**DATA:**
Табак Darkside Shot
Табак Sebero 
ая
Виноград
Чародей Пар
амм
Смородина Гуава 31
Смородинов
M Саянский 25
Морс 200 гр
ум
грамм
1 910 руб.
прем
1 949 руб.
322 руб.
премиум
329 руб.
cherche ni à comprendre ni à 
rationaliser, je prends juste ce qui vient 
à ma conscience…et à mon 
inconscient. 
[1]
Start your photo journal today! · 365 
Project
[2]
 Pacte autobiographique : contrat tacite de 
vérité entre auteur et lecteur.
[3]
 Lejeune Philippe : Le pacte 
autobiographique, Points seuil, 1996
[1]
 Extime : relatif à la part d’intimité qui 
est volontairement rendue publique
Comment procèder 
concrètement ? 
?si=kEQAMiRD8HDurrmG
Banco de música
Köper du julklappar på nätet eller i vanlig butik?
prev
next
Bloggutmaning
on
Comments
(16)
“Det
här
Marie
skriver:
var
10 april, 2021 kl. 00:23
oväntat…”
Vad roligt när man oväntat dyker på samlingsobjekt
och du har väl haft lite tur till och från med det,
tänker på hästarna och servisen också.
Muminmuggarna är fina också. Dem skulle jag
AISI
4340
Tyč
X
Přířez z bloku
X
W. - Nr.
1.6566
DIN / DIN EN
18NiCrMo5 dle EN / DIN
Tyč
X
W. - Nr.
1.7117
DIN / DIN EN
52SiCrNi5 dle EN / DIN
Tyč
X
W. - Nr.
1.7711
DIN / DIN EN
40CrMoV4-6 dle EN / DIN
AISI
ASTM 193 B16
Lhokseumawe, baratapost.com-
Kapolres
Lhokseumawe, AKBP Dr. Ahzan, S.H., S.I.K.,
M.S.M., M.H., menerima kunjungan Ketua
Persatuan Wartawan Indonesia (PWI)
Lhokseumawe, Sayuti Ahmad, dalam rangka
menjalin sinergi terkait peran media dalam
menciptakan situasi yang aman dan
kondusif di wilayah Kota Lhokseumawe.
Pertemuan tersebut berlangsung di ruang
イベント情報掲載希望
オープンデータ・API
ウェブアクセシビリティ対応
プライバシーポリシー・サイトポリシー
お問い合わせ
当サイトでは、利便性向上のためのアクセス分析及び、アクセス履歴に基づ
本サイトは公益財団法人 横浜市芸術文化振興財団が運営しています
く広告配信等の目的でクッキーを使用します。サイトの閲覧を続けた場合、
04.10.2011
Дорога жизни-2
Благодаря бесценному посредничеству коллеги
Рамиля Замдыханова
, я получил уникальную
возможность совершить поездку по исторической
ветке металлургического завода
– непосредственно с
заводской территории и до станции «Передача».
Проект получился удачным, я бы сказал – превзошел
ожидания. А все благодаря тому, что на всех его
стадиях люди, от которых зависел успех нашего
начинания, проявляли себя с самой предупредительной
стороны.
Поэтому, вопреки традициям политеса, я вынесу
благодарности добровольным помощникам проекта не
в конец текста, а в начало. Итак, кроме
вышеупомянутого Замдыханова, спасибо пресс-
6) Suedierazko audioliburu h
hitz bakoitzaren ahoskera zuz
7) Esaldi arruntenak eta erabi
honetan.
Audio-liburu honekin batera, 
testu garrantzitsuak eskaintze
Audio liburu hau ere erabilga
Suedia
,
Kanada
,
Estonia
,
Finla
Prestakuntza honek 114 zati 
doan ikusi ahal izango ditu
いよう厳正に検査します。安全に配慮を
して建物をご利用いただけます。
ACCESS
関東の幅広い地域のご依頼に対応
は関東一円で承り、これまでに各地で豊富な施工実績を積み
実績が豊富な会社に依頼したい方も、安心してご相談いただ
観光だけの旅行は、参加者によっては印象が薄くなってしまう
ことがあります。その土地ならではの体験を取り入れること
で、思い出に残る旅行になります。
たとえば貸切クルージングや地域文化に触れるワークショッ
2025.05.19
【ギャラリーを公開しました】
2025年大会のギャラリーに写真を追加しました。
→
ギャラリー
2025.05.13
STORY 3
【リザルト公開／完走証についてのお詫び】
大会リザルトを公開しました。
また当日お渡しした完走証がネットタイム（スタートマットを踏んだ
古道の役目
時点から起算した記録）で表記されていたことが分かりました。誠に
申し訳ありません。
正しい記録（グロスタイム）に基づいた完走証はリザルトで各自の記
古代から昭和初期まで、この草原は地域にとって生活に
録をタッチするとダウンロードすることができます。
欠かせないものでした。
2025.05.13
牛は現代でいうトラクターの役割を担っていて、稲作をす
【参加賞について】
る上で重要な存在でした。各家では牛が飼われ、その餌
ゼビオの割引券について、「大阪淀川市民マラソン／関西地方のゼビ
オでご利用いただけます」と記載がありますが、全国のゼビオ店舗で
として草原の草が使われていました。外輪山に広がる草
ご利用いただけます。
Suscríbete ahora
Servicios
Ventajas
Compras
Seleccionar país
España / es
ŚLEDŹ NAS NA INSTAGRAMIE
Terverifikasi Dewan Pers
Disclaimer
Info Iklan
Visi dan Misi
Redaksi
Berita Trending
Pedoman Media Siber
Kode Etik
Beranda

**TASK DIRECTIONS:** Without leaving anything out, repeat the data exactly.

**REPLY TO THE TASK:**
Табак Darkside Shot
Табак Sebero 
ая
Виноград
Чародей Пар
амм
Смородина Гуава 31
Смородинов
M Саянский 25
Морс 200 гр
ум
грамм
1 910 руб.
прем
1 949 руб.
322 руб.
премиум
329 руб.
cherche ni à comprendre ni à 
rationaliser, je prends juste ce qui vient 
à ma conscience…et à mon 
inconscient. 
[1]
Start your photo journal today! · 365 
Project
[2]
 Pacte autobiographique : contrat tacite de 
vérité entre auteur et lecteur.
[3]
 Lejeune Philippe : Le pacte 
autobiographique, Points seuil, 1996
[1]
 Extime : relatif à la part d’intimité qui 
est volontairement rendue publique
Comment procèder 
concrètement ? 
?si=kEQAMiRD8HDurrmG
Banco de música
Köper du julklappar på nätet eller i vanlig butik?
prev
next
Bloggutmaning
on
Comments
(16)
“Det
här
Marie
skriver:
var
10 april, 2021 kl. 00:23
oväntat…”
Vad roligt när man oväntat dyker på samlingsobjekt
och du har väl haft lite tur till och från med det,
tänker på hästarna och servisen också.
Muminmuggarna är fina också. Dem skulle jag
AISI
4340
Tyč
X
Přířez z bloku
X
W. - Nr.
1.6566
DIN / DIN EN
18NiCrMo5 dle EN / DIN
Tyč
X
W. - Nr.
1.7117
DIN / DIN EN
52SiCrNi5 dle EN / DIN
Tyč
X
W. - Nr.
1.7711
DIN / DIN EN
40CrMoV4-6 dle EN / DIN
AISI
ASTM 193 B16
Lhokseumawe, baratapost.com-
Kapolres
Lhokseumawe, AKBP Dr. Ahzan, S.H., S.I.K.,
M.S.M., M.H., menerima kunjungan Ketua
Persatuan Wartawan Indonesia (PWI)
Lhokseumawe, Sayuti Ahmad, dalam rangka
menjalin sinergi terkait peran media dalam
menciptakan situasi yang aman dan
kondusif di wilayah Kota Lhokseumawe.
Pertemuan tersebut berlangsung di ruang
イベント情報掲載希望
オープンデータ・API
ウェブアクセシビリティ対応
プライバシーポリシー・サイトポリシー
お問い合わせ
当サイトでは、利便性向上のためのアクセス分析及び、アクセス履歴に基づ
本サイトは公益財団法人 横浜市芸術文化振興財団が運営しています
く広告配信等の目的でクッキーを使用します。サイトの閲覧を続けた場合、
04.10.2011
Дорога жизни-2
Благодаря бесценному посредничеству коллеги
Рамиля Замдыханова
, я получил уникальную
возможность совершить поездку по исторической
ветке металлургического завода
– непосредственно с
заводской территории и до станции «Передача».
Проект получился удачным, я бы сказал – превзошел
ожидания. А все благодаря тому, что на всех его
стадиях люди, от которых зависел успех нашего
начинания, проявляли себя с самой предупредительной
стороны.
Поэтому, вопреки традициям политеса, я вынесу
благодарности добровольным помощникам проекта не
в конец текста, а в начало. Итак, кроме
вышеупомянутого Замдыханова, спасибо пресс-
6) Suedierazko audioliburu h
hitz bakoitzaren ahoskera zuz
7) Esaldi arruntenak eta erabi
honetan.
Audio-liburu honekin batera, 
testu garrantzitsuak eskaintze
Audio liburu hau ere erabilga
Suedia
,
Kanada
,
Estonia
,
Finla
Prestakuntza honek 114 zati 
doan ikusi ahal izango ditu
いよう厳正に検査します。安全に配慮を
して建物をご利用いただけます。
ACCESS
関東の幅広い地域のご依頼に対応
は関東一円で承り、これまでに各地で豊富な施工実績を積み
実績が豊富な会社に依頼したい方も、安心してご相談いただ
観光だけの旅行は、参加者によっては印象が薄くなってしまう
ことがあります。その土地ならではの体験を取り入れること
で、思い出に残る旅行になります。
たとえば貸切クルージングや地域文化に触れるワークショッ
2025.05.19
【ギャラリーを公開しました】
2025年大会のギャラリーに写真を追加しました。
→
ギャラリー
2025.05.13
STORY 3
【リザルト公開／完走証についてのお詫び】
大会リザルトを公開しました。
また当日お渡しした完走証がネットタイム（スタートマットを踏んだ
古道の役目
時点から起算した記録）で表記されていたことが分かりました。誠に
申し訳ありません。
正しい記録（グロスタイム）に基づいた完走証はリザルトで各自の記
古代から昭和初期まで、この草原は地域にとって生活に
録をタッチするとダウンロードすることができます。
欠かせないものでした。
2025.05.13
牛は現代でいうトラクターの役割を担っていて、稲作をす
【参加賞について】
る上で重要な存在でした。各家では牛が飼われ、その餌
ゼビオの割引券について、「大阪淀川市民マラソン／関西地方のゼビ
オでご利用いただけます」と記載がありますが、全国のゼビオ店舗で
として草原の草が使われていました。外輪山に広がる草
ご利用いただけます。
Suscríbete ahora
Servicios
Ventajas
Compras
Seleccionar país
España / es
ŚLEDŹ NAS NA INSTAGRAMIE
Terverifikasi Dewan Pers
Disclaimer
Info Iklan
Visi dan Misi
Redaksi
Berita Trending
Pedoman Media Siber
Kode Etik
Beranda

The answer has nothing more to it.